A few weeks ago, a teenage boy named Michael Brown was shot and killed after an altercation with a police officer in Ferguson, Missouri. There has since been rioting and protesting at the site of the incident. The people are angry, and with good reason. The police officer that shot Michael Brown exceeded his mandate, claiming Michael’s life.
I understand the sudden flare of protest against the justice system. Too often does it overstep its boundaries and create unfair situations for people. Several months ago, friends and I were pulled over in Panama City Beach, Florida while on spring break. We were on our way back from getting food and I was driving—I forgot to turn my headlights on.
After an officer looked over my license and registration, they told me my license was invalid (which was not true) and handcuffed me, putting me in the back of the squad car. They began asking me if there were any drugs in the car. I said, “you pulled me over because my headlights were out, why are you asking me about drugs?” The officer said, “because I really hate drugs.” I told him there was none.
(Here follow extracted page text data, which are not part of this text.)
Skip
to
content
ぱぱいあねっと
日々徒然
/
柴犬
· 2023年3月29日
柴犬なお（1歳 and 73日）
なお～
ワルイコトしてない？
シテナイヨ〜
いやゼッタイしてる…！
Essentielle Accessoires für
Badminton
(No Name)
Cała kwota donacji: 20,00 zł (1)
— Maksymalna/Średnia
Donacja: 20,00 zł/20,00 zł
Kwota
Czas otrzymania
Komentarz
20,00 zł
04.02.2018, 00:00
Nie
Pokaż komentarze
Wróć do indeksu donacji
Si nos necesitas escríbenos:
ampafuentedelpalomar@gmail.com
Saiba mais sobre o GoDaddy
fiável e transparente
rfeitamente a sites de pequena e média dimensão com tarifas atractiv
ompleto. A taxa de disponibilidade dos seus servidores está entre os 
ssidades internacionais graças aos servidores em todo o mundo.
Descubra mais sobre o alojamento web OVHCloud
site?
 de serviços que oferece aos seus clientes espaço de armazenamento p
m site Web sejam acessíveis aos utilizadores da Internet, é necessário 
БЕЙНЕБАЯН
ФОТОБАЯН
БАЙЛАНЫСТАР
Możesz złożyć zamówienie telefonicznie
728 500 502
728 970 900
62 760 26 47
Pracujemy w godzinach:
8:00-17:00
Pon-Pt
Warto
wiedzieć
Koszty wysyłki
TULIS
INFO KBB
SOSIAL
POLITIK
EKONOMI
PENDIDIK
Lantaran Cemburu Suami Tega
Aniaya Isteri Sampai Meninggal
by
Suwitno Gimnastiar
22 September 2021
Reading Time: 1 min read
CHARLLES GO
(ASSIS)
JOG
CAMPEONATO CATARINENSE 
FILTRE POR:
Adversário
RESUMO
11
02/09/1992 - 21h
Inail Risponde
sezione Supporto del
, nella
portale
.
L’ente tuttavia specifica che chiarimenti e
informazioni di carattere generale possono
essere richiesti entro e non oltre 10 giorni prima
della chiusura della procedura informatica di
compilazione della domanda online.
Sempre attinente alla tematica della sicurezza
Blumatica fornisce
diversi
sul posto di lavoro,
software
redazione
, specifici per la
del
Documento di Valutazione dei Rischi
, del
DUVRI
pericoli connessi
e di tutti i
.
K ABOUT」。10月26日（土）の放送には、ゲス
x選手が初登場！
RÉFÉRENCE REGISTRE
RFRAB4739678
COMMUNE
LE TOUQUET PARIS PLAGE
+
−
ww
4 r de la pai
They then ushered all of my friends out of the car and patted them down at the side of the road while a senior police chief took a drug dog to the car. He told me the dog alerted on my car and he was going to search it unless I confessed to possession. Again, I told him there were no drugs in the car. He asked me once more. Again, I said no.
They searched the car for fifteen minutes and found nothing. I was given a ticket for driving with an invalid license and a ticket for driving with my headlights out. Only headlights charge held up in court.
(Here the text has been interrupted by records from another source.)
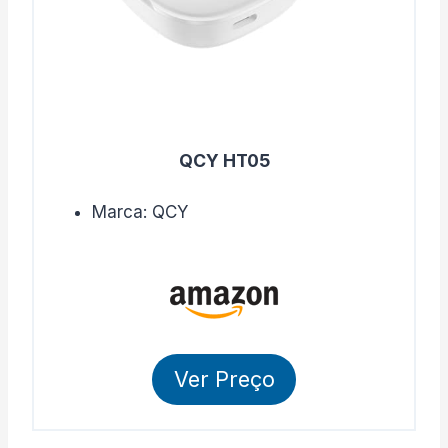
QCY HT05
Marca: QCY
Ver Preço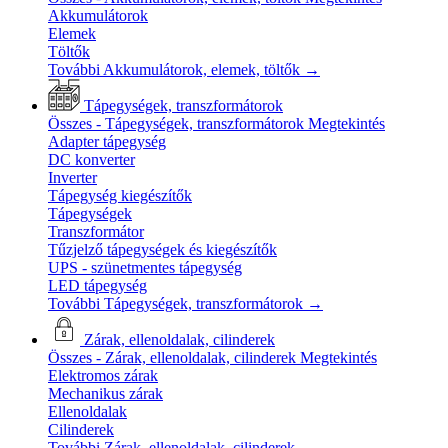
Akkumulátorok
Elemek
Töltők
További Akkumulátorok, elemek, töltők
→
Tápegységek, transzformátorok
Összes - Tápegységek, transzformátorok
Megtekintés
Adapter tápegység
DC konverter
Inverter
Tápegység kiegészítők
Tápegységek
Transzformátor
Tűzjelző tápegységek és kiegészítők
UPS - szünetmentes tápegység
LED tápegység
További Tápegységek, transzformátorok
→
Zárak, ellenoldalak, cilinderek
Összes - Zárak, ellenoldalak, cilinderek
Megtekintés
Elektromos zárak
Mechanikus zárak
Ellenoldalak
Cilinderek
További Zárak, ellenoldalak, cilinderek
→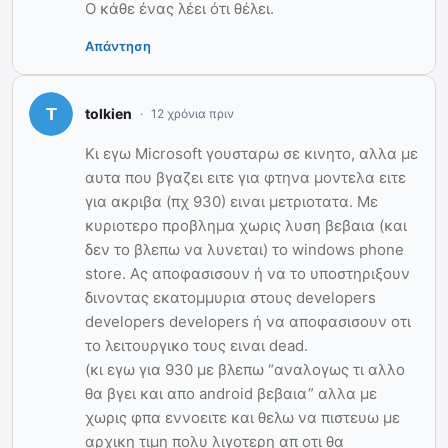
Ο κάθε ένας λέει ότι θέλει.
Απάντηση
tolkien
12 χρόνια πριν
Κι εγω Microsoft γουσταρω σε κινητο, αλλα με
αυτα που βγαζει ειτε για φτηνα μοντελα ειτε
για ακριβα (πχ 930) ειναι μετριοτατα. Με
κυριοτερο προβλημα χωρις λυση βεβαια (και
δεν το βλεπω να λυνεται) το windows phone
store. Ας αποφασισουν ή να το υποστηριξουν
δινοντας εκατομμυρια στους developers
developers developers ή να αποφασισουν οτι
το λειτουργικο τους ειναι dead.
(κι εγω για 930 με βλεπω “αναλογως τι αλλο
θα βγει και απο android βεβαια” αλλα με
χωρις φπα εννοειτε και θελω να πιστευω με
αρχικη τιμη πολυ λιγοτερη απ οτι θα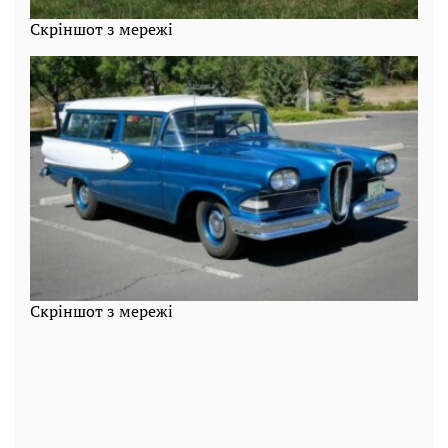
Скріншот з мережі
Скріншот з мережі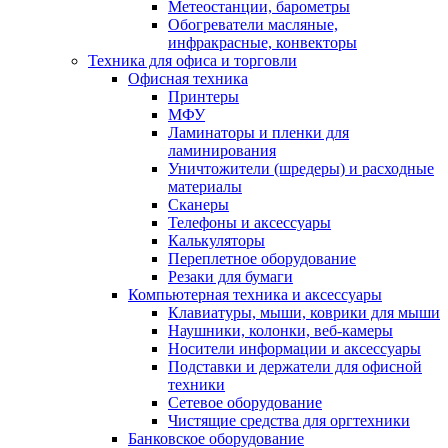
Метеостанции, барометры
Обогреватели масляные,
инфракрасные, конвекторы
Техника для офиса и торговли
Офисная техника
Принтеры
МФУ
Ламинаторы и пленки для
ламинирования
Уничтожители (шредеры) и расходные
материалы
Сканеры
Телефоны и аксессуары
Калькуляторы
Переплетное оборудование
Резаки для бумаги
Компьютерная техника и аксессуары
Клавиатуры, мыши, коврики для мыши
Наушники, колонки, веб-камеры
Носители информации и аксессуары
Подставки и держатели для офисной
техники
Сетевое оборудование
Чистящие средства для оргтехники
Банковское оборудование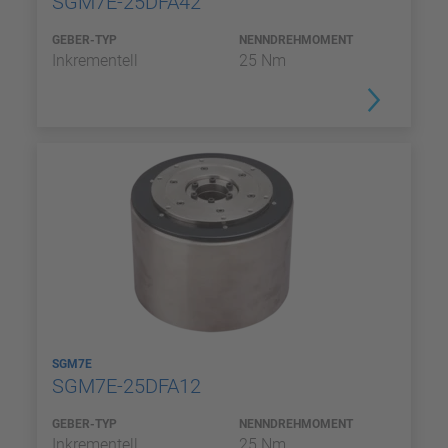
SGM7E-25DFA42
GEBER-TYP
NENNDREHMOMENT
Inkrementell
25 Nm
SGM7E
SGM7E-25DFA12
GEBER-TYP
NENNDREHMOMENT
Inkrementell
25 Nm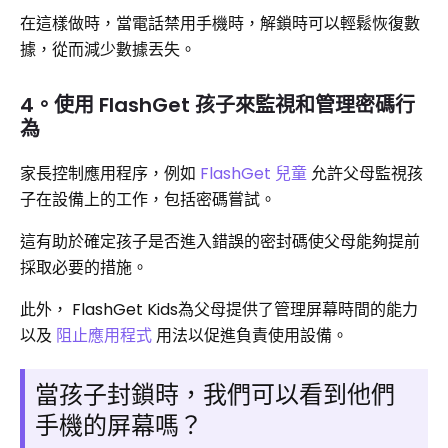
在這樣做時，當電話禁用手機時，解鎖時可以輕鬆恢復數
據，從而減少數據丟失。
4。使用 FlashGet 孩子來監視和管理密碼行
為
家長控制應用程序，例如
FlashGet 兒童
允許父母監視孩
子在設備上的工作，包括密碼嘗試。
這有助於確定孩子是否進入錯誤的密封碼使父母能夠提前
採取必要的措施。
此外， FlashGet Kids為父母提供了管理屏幕時間的能力
以及
阻止應用程式
用法以促進負責使用設備。
當孩子封鎖時，我們可以看到他們
手機的屏幕嗎？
My personal altercation with law enforcement wasn’t nearly as severe as the Michael Brown case. However, it serves as an example of the mistreatment exercised by police officers. They go beyond protocol and take advantage of their position to suffocate American citizens and their entitled liberties.
This abuse has gotten out of hand. A police officer’s sole motive, while wearing a uniform, should be to exact justice according to the law. Too often do police officers conduct their work with selfish motives at heart. Too often do they use their position to antagonize people. And unfortunately, these situations are rarely brought to light because the people feel helpless to make claims against law enforcement. When the law is already on their side, how can you hope to win?
The Michael Brown Case puts this growing tension on the front page. Most unbridled law enforcement goes unchecked because the results are not so severe and the evidence is insufficient. But when there’s a body in the streets, it’s hard not to speak out and do it loudly.
I don’t know how close we are to finding a solution, but Michael Brown’s death has illuminated the problem.
-Pitts is a junior English writing major from Indianapolis.